And Chaos Died
- Cover of 1970 Ace Books first edition
- Author: Joanna Russ
- Cover artist: Leo and Diane Dillon
- Language: English
- Genre: Science fiction
- Publisher: Ace Books
- Publication date: 1970
- Publication place: United States
- Media type: Print (hardback & paperback)
- Pages: 189
- ISBN: 0-425-04135-2 (1979 edition)
- OCLC: 6775846

= And Chaos Died =

1970 novel by Joanna Russ

And Chaos Died (1970) is a science fiction novel by American writer Joanna Russ. Its setting is a dystopian projection of modern society, in which Earth's population has continued to grow, with the effects somewhat mitigated by advanced technology. The novel was nominated for the 1970 Nebula Award.

==Plot==

On the grossly-overpopulated planet, remnants of "nature" exist only in the isolated areas not covered by housing, industry and industrial farming. Creativity and individuality are suppressed and channeled into rigid social formats. A powerful bureaucracy/police state oversees the acts of all citizens. Its purpose is to maintain control for the planetary elite, and to that end it is prepared to resort to any method, however ruthless.
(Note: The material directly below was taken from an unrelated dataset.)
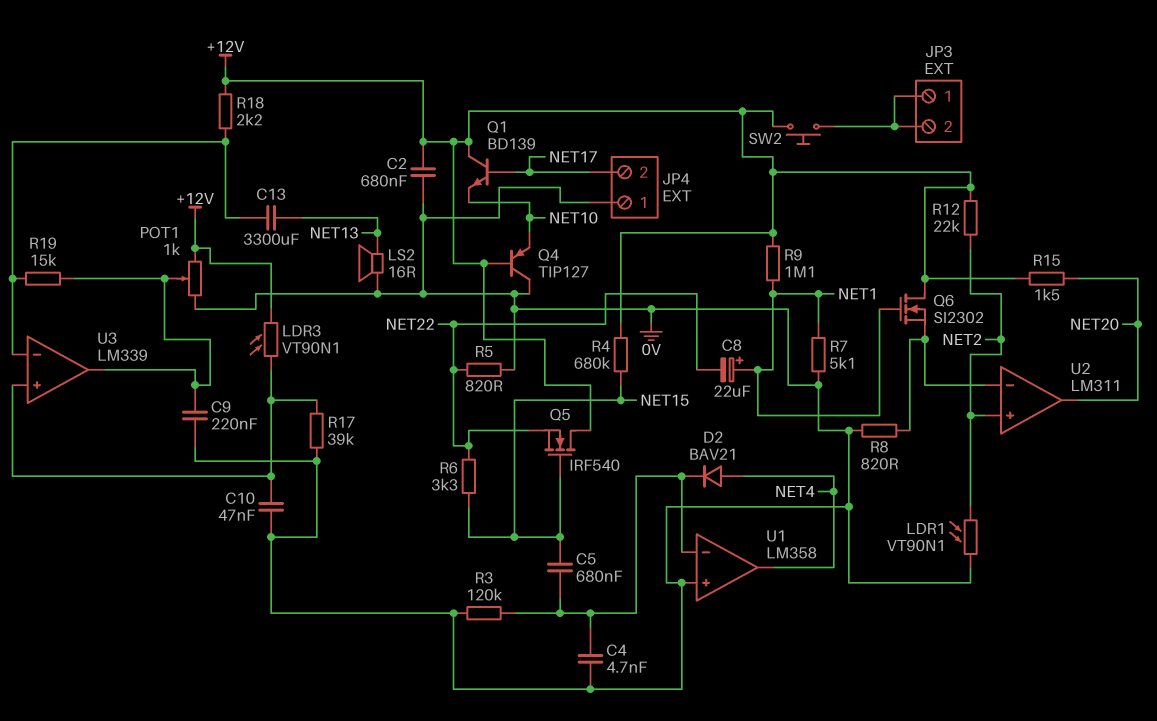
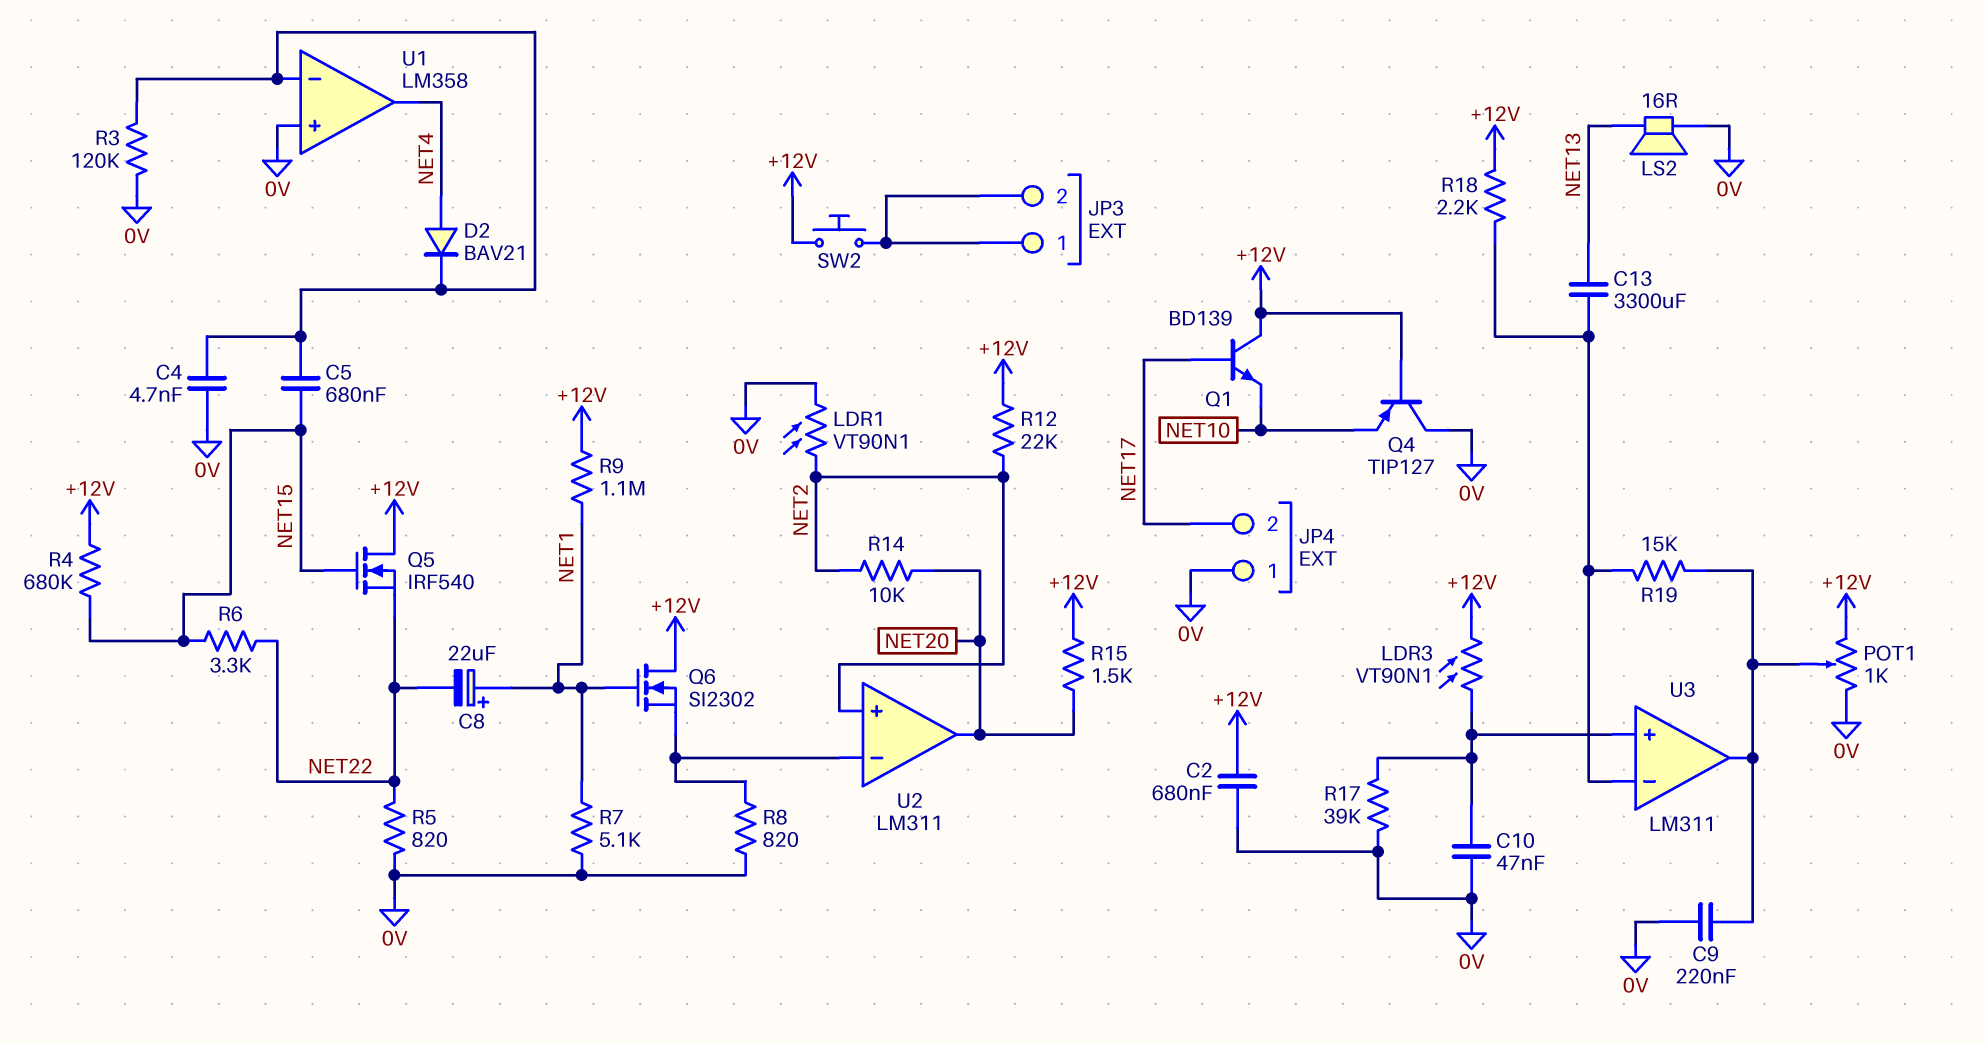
R14: none -> 10k (NET2, NET20)
U3: LM339 -> LM311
In contrast to all this, the author introduces another planet on which human development has followed a diametrically opposite path: the natural world is respected; population is limited; and each individual is encouraged to develop uniquely. On this other world, human beings are known to be basically "spiritual", and immortal in nature. Telepathy and telekinesis are developed as much and as rapidly as possible.

As the narrative progresses, a confrontation develops between these different systems.

==Reception==
And Chaos Died was nominated for the 1970 Nebula Award.

James Blish praised the novel, saying "The totality is impressive not only for its inventiveness and the brilliance of its technique, but because the fantastic central assumption has been used to tell you real things about the real human psyche."

In 2011, Lee Mandelo writing in Reactor, called And Chaos Died, "a strange, psychedelic book that, in many ways, doesn’t age well" and "my least favorite of Russ’s works; I wouldn’t likely read it again, beautiful as it is."

==Sources==
- Samuel R. Delany, The Order of "Chaos" (review), in Science Fiction Studies 6, 3 (November 1979).